### What you need to do
All of the data below is to be repeated exactly, except for the pictures.
+ + +
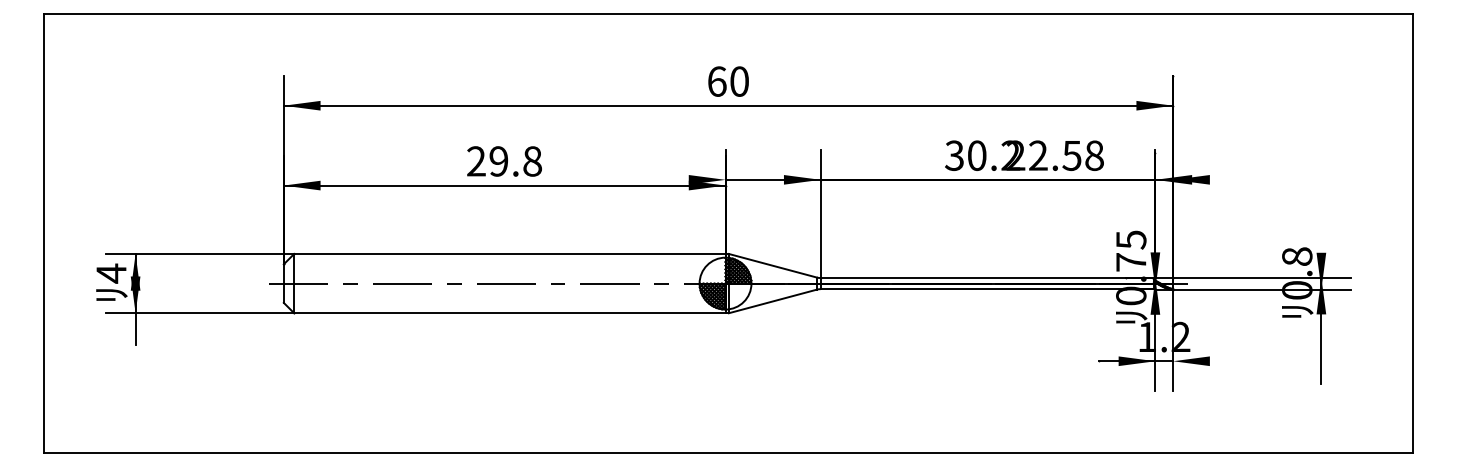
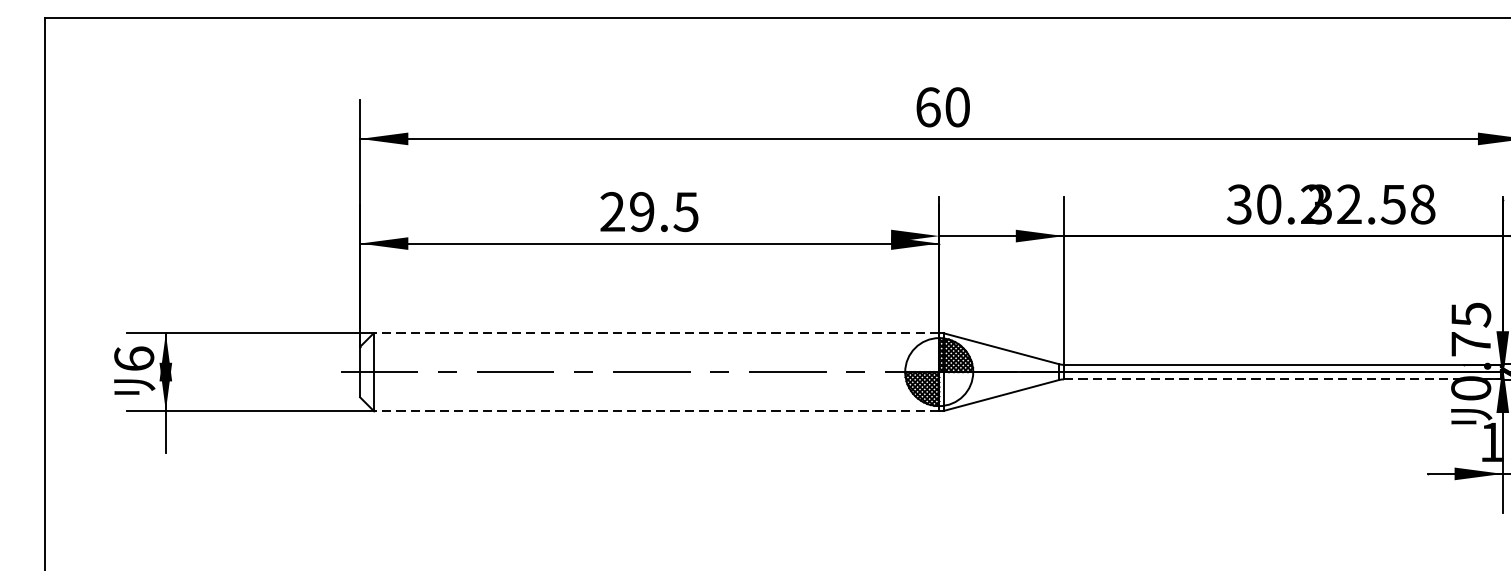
text: (1015, 156) -> (1319, 205), 22.58 -> 32.58
text: (531, 161) -> (684, 212), 29.8 -> 29.5
line: (509, 253) -> (656, 332), solid -> dashed
text: (111, 273) -> (134, 358), 4 -> 6
line: (988, 289) -> (1283, 379), solid -> dashed
line: (509, 313) -> (656, 411), solid -> dashed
+ + +
### Finished exercise
text: (1015, 156) -> (1319, 205), 22.58 -> 32.58
text: (531, 161) -> (684, 212), 29.8 -> 29.5
line: (509, 253) -> (656, 332), solid -> dashed
text: (111, 273) -> (134, 358), 4 -> 6
line: (988, 289) -> (1283, 379), solid -> dashed
line: (509, 313) -> (656, 411), solid -> dashed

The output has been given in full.